L’Autorità per le garanzie delle comunicazioni dovrebbe intervenire subito, sulla scorta della sua stessa giurisprudenza, affinché la stessa fase preparatoria avvenga nel rispetto delle regole e delle opinioni in campo. Altrimenti, il passaggio alla repubblica peronista e plebiscitaria diviene un pericolo reale. Così pure la commissione parlamentare di vigilanza ha davanti a sé il compito di dare indirizzi chiari al servizio pubblico. Quest’ultimo ha obblighi maggiori e non può in alcun modo eludere il capitolo , innanzitutto dando voce paritaria a chi è per il sì e a chi è per il no. E la cospicua percentuale dei potenziali astenuti è certamente dovuta alla scarsità di un’informazione adeguata, di precisione.
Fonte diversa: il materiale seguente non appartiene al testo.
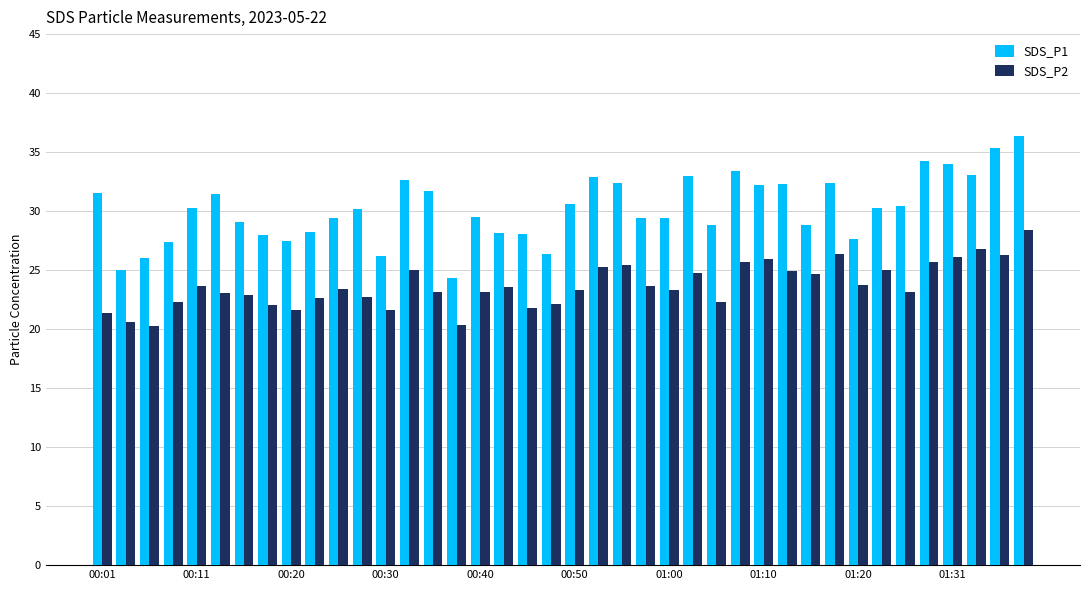

List the series in order of their peak value, lowest first.

SDS_P2, SDS_P1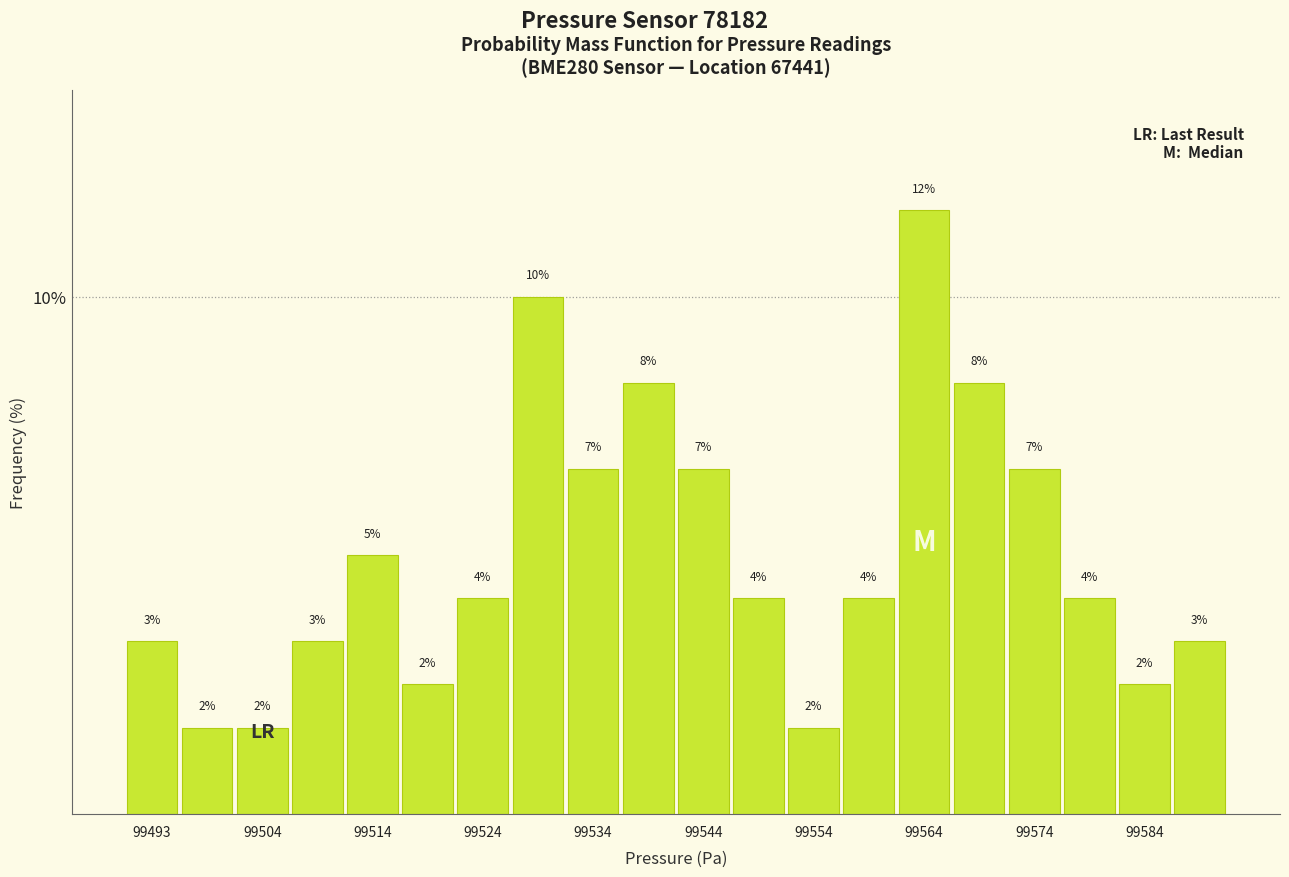

Around what value on the x-axis is the tallest bar? Give the approximate position of its centre, as read against the axis.

99564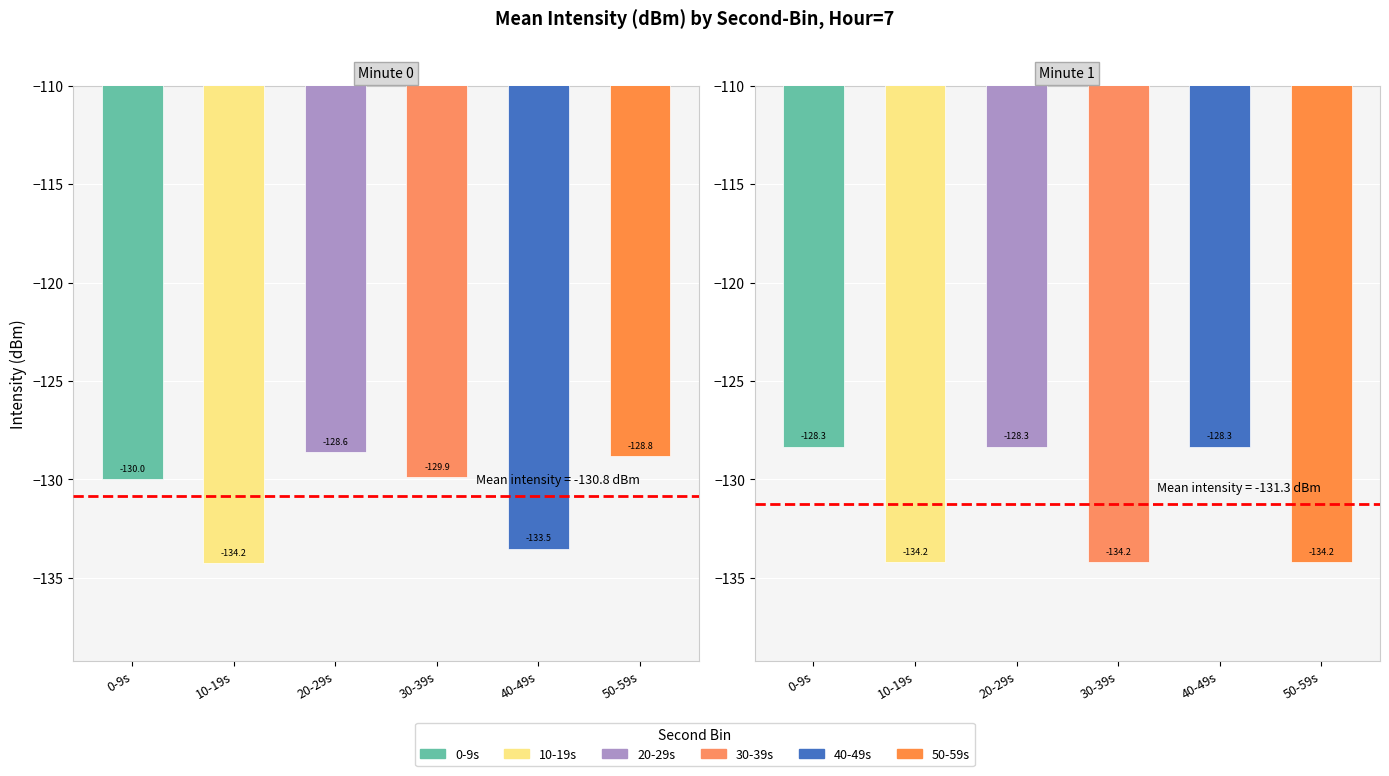

Rank the series by their average value, from lowest to highest.

Minute 1, Minute 0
Non si tratta, come vorrebbe la facile sloganistica di Renzi, di un taglio della casta o dei costi della politica (il Senato rimarrà, non viene sciolto, l’unica vera differenza è che non saranno i cittadini ad eleggerlo). È la conclusione della lunga stagione parlamentare, con l’azzoppamento della Carta fondamentale.
Finora il racconto approfondito ed argomentato sui termini della questione è rimasto sfumato o sullo sfondo, con poche eccezioni.
Il testo sulla Rai frettolosamente varato nei giorni natalizi non risultava fino a ieri ancora pubblicato dalla Gazzetta ufficiale. Nel frattempo, però, tra le associazioni e le personalità che hanno sottoscritto la lettera-appello al Presidente Mattarella sulle storture della legge si comincia a delineare l’opportunità di immaginare una rapida raccolta di firme, tesa ad inserire pure la Rai tra i nodi referendari. Quel testo va abrogato, prima che i danni si dispieghino fino in fondo.
Insomma, prima che il servizio pubblico diventi strutturalmente una mera costola di palazzo Chigi.